異常検知データセット - yuuk1's Digital Garden

- Yahoo：S5 - A Labeled Anomaly Detection Dataset [A Benchmark Dataset for Time Series Anomaly Detection](https://yahooresearch.tumblr.com/post/114590420346/a-benchmark-dataset-for-time-series-anomaly) - Numenta：Numenta Anomaly Benchmark (NAB) [Evaluating Real-Time Anomaly Detection Algorithms -- The Numenta Anomaly Benchmark](https://ieeexplore.ieee.org/document/7424283) [numenta/NAB](https://github.com/numenta/NAB) - 既存のデータセットには欠陥があるという主張する論文が2020年に出ている - 本論文では，「[UCR Time Series Anomaly Datasets](https://wu.renjie.im/research/anomaly-benchmarks-are-flawed/arxiv/)」を提案している [Current Time Series Anomaly Detection Benchmarks are Flawed and are Creating the Illusion of Progress](https://arxiv.org/abs/2009.13807) > Most of these papers test on one or more of a handful of popular benchmark datasets, created by Yahoo [5], Numenta [6], NASA [2] or Pei’s Lab (OMNI) [3], etc. > The majority of the individual exemplars in these datasets suffer from one or more of four flaws.
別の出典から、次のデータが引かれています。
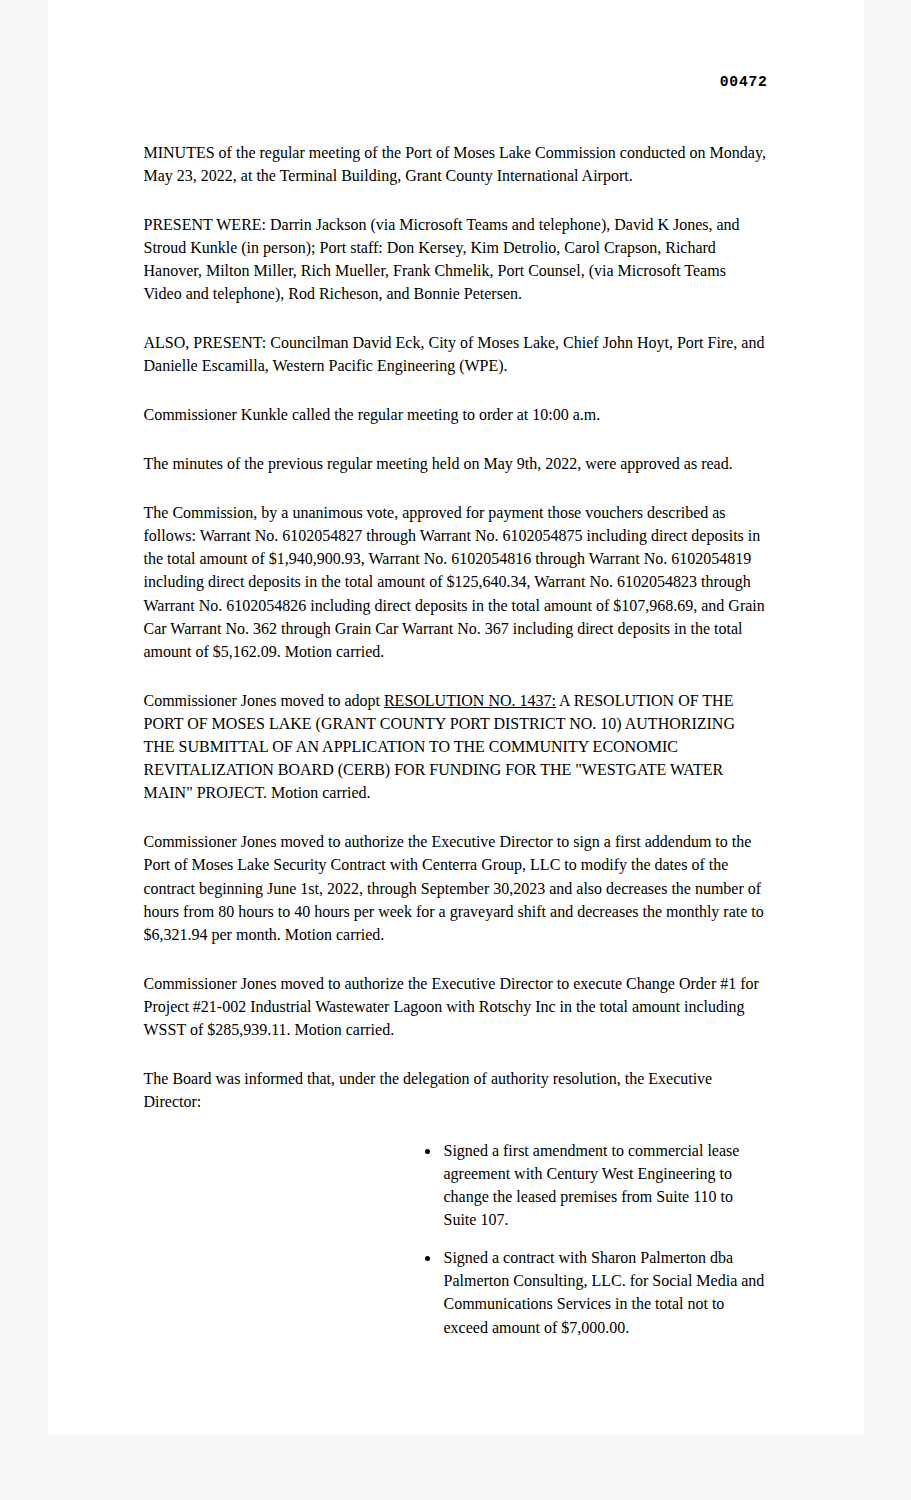00472
MINUTES of the regular meeting of the Port of Moses Lake Commission conducted on Monday, May 23, 2022, at the Terminal Building, Grant County International Airport.
PRESENT WERE: Darrin Jackson (via Microsoft Teams and telephone), David K Jones, and Stroud Kunkle (in person); Port staff: Don Kersey, Kim Detrolio, Carol Crapson, Richard Hanover, Milton Miller, Rich Mueller, Frank Chmelik, Port Counsel, (via Microsoft Teams Video and telephone), Rod Richeson, and Bonnie Petersen.
ALSO, PRESENT: Councilman David Eck, City of Moses Lake, Chief John Hoyt, Port Fire, and Danielle Escamilla, Western Pacific Engineering (WPE).
Commissioner Kunkle called the regular meeting to order at 10:00 a.m.
The minutes of the previous regular meeting held on May 9th, 2022, were approved as read.
The Commission, by a unanimous vote, approved for payment those vouchers described as follows: Warrant No. 6102054827 through Warrant No. 6102054875 including direct deposits in the total amount of $1,940,900.93, Warrant No. 6102054816 through Warrant No. 6102054819 including direct deposits in the total amount of $125,640.34, Warrant No. 6102054823 through Warrant No. 6102054826 including direct deposits in the total amount of $107,968.69, and Grain Car Warrant No. 362 through Grain Car Warrant No. 367 including direct deposits in the total amount of $5,162.09. Motion carried.
Commissioner Jones moved to adopt RESOLUTION NO. 1437: A RESOLUTION OF THE PORT OF MOSES LAKE (GRANT COUNTY PORT DISTRICT NO. 10) AUTHORIZING THE SUBMITTAL OF AN APPLICATION TO THE COMMUNITY ECONOMIC REVITALIZATION BOARD (CERB) FOR FUNDING FOR THE "WESTGATE WATER MAIN" PROJECT. Motion carried.
Commissioner Jones moved to authorize the Executive Director to sign a first addendum to the Port of Moses Lake Security Contract with Centerra Group, LLC to modify the dates of the contract beginning June 1st, 2022, through September 30,2023 and also decreases the number of hours from 80 hours to 40 hours per week for a graveyard shift and decreases the monthly rate to $6,321.94 per month. Motion carried.
Commissioner Jones moved to authorize the Executive Director to execute Change Order #1 for Project #21-002 Industrial Wastewater Lagoon with Rotschy Inc in the total amount including WSST of $285,939.11. Motion carried.
The Board was informed that, under the delegation of authority resolution, the Executive Director:
Signed a first amendment to commercial lease agreement with Century West Engineering to change the leased premises from Suite 110 to Suite 107.
Signed a contract with Sharon Palmerton dba Palmerton Consulting, LLC. for Social Media and Communications Services in the total not to exceed amount of $7,000.00.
These flaws are triviality, unrealistic anomaly density, mislabeled ground truth and run-to-failure bias. - AIOps Challenge - 清華大学のNetMan Labが「AIOps Challenge」と称して毎年データ解析コンペを開催しているみたい - 題材としては，KPI（と書いているがメトリクスと同等）の異常検知．なので，多変量時系列データの異常検知のベンチマークとして活用できそうである． - コンペページ見るからにリーダーボードとかディスカッションとかもあってほぼKaggleと同じようなサイトを作っていてすごい（全て中国語だが） [首页](http://iops.ai/) - 上のサイトからは登録しないとデータをダウンロードできないが，一部のデータはNetMan LabのGitHub経由でダウンロードできそう． [https://github.com/NetManAIOps/AIOps-Challenge-2020-Data](https://github.com/NetManAIOps/AIOps-Challenge-2020-Data) [https://github.com/NetManAIOps/MultiDimension-Localization](https://github.com/NetManAIOps/MultiDimension-Localization) - また，コンペとは別にNetMan Labが出した異常検知手法の提案論文に紐づくデータセットがリポジトリに置いてあるのでこれらも使えそう [https://github.com/NetManAIOps/OmniAnomaly](https://github.com/NetManAIOps/OmniAnomaly) これらのデータセットを使ったベンチマークでは事前知識を入れないことを想定している．異常検知にシステム構成など事前知識を導入することを想定する場合は，上記のデータセットを用いたベンチマークの結果と大きく異なることが想定される．ただ，IBIS2020のKaggleチュートリアルの登壇者が「新しい手法やOptimizerが出たらベンチマークをとって良さそうであれば実践で試すようにしている」と言っていたように，これらのデータセットを使っていろいろな異常検知手法のベンチマークをとることは面白そうだし，それらを把握しておくことは自分たちのデータに適合するかどうかは別として有用かもしれない．